Lymphocyte-specific chromatin accessibility pre-determines glucocorticoid resistance in acute lymphoblastic leukemia [WGBS]. Lymphocyte-specific chromatin accessibility pre-determines glucocorticoid resistance in acute lymphoblastic leukemia [WGBS]

Semi-synthetic glucocorticoids are used to treat a broad range of medical conditions including inflammation, autoimmunity, and lymphoid malignancies. While a large component of these effects can be attributed to glucocorticoid-induced apoptosis of normal and malignant lymphocyte, the molecular basis for the lymphocyte-specific apoptosis remains unclear. Moreover, the mechanisms of glucocorticoid resistance in lymphoid malignancy are poorly defined, and remain a significant barrier to cure. To address these issues, we first performed a global analysis of chromatin accessibility in lymphoid and non-lymphoid cells to map lymphocyte-specific open chromatin domains (LSOs). We then integrated these domains with glucocorticoid receptor (GR) binding-induced RNA transcription and chromatin modulation in an in vivo patient-derived xenograft (PDX) model of acute lymphoblastic leukemia (ALL). This led to the identification of LSOs associated with glucocorticoid resistance in ALL. One such LSO was at the pro-apoptotic BIM gene locus, where a chromatin architectural protein CTCF binding was found only in lymphocytes but not in other cell types. The GR cooperated with CTCF to mediate interactions between the BIM promoter and the LSO to direct DNA looping, thus triggering BIM transcription. Importantly, this LSO was heavily DNA methylated in glucocorticoid resistant PDXs and non-lymphoid cells. This study demonstrates for the first time that lymphocyte-specific chromatin accessibility pre-determines glucocorticoid resistance in ALL and proposes a model for the lack of glucocorticoid sensitivity in non-lymphoid cell types. This submission represents the WGBS component of the study. Overall design: Examination of binding profiles of GR, CTCF, H3K9ace, H3K27ace, H3K4me3 and H3K27me3 in combination with RNAseq, ATACseq and whole genome bisulfite sequencing data before and after Dex treatment in ALL xenograft cells.
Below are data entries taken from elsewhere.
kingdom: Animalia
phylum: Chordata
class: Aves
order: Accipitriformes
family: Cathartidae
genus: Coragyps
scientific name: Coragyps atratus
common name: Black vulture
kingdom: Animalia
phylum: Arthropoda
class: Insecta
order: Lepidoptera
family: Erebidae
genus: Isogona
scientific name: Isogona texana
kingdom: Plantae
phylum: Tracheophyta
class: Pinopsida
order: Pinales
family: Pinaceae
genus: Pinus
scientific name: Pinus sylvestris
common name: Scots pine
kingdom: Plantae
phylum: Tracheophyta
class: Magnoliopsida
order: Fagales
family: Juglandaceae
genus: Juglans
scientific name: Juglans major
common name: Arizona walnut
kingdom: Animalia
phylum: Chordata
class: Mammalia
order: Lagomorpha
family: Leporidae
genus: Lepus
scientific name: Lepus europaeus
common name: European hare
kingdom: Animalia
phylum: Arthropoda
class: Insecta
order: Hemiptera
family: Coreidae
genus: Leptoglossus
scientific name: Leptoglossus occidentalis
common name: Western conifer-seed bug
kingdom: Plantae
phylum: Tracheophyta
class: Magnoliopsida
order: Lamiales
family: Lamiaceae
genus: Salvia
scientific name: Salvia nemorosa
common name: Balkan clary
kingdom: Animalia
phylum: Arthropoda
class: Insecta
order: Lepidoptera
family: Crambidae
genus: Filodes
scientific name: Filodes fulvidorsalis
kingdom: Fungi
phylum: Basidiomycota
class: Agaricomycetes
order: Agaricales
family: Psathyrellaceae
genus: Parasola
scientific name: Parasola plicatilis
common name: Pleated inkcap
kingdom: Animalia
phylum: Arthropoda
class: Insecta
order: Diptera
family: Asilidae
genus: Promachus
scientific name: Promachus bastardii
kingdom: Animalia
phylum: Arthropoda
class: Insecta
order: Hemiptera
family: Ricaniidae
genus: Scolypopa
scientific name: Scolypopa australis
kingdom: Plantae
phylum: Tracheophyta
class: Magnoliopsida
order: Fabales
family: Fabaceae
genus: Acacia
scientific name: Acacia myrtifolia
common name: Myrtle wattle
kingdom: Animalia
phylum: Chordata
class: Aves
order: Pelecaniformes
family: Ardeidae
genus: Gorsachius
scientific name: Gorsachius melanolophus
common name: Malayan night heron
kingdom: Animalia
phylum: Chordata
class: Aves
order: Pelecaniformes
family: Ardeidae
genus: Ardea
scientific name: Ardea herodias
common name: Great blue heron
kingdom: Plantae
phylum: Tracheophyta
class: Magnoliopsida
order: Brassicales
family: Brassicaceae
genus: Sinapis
半合成糖皮质激素（Semi-synthetic glucocorticoids）被用于治疗涵盖炎症、自身免疫疾病及淋巴系统恶性肿瘤在内的多种临床病症。尽管这类药物的多数药理效应可归因于糖皮质激素诱导正常及恶性淋巴细胞发生凋亡，但淋巴细胞特异性凋亡的分子机制仍未阐明。此外，淋巴系统恶性肿瘤中糖皮质激素耐药的机制尚不清楚，这仍是临床治愈该类疾病的重大障碍。为解决上述问题，本研究首先对淋巴细胞与非淋巴细胞开展染色质开放性全基因组分析，以绘制淋巴细胞特异性开放染色质区域（lymphocyte-specific open chromatin domains，简称LSOs）的图谱。随后，我们将这些区域与糖皮质激素受体（glucocorticoid receptor, GR）结合诱导的RNA转录及染色质调控相结合，所用模型为急性淋巴细胞白血病（acute lymphoblastic leukemia, ALL）的在体患者来源异种移植（patient-derived xenograft, PDX）模型。通过上述分析，我们鉴定出了与ALL中糖皮质激素耐药相关的LSOs。其中一处LSO位于促凋亡蛋白BIM基因位点，研究发现染色质架构蛋白CTCF仅在淋巴细胞中结合该位点，而非其他细胞类型。GR与CTCF协同介导BIM启动子与该LSO之间的染色质相互作用，指导DNA环化，进而启动BIM基因的转录。值得注意的是，该LSO在糖皮质激素耐药的PDX模型及非淋巴细胞中存在显著的DNA甲基化修饰。本研究首次证实，淋巴细胞特异性的染色质开放性可预先决定ALL患者的糖皮质激素耐药性，并提出了非淋巴细胞类型糖皮质激素敏感性缺失的作用模型。本提交内容为该研究的全基因组亚硫酸氢盐测序（Whole Genome Bisulfite Sequencing, WGBS）部分。研究整体设计：我们对ALL异种移植细胞在地塞米松处理前后的GR、CTCF、组蛋白H3K9乙酰化（H3K9ac）、组蛋白H3K27乙酰化（H3K27ac）、组蛋白H3K4三甲基化（H3K4me3）及组蛋白H3K27三甲基化（H3K27me3）结合谱，结合RNA测序（RNAseq）、ATAC测序（ATACseq）及全基因组亚硫酸氢盐测序数据进行了整合分析。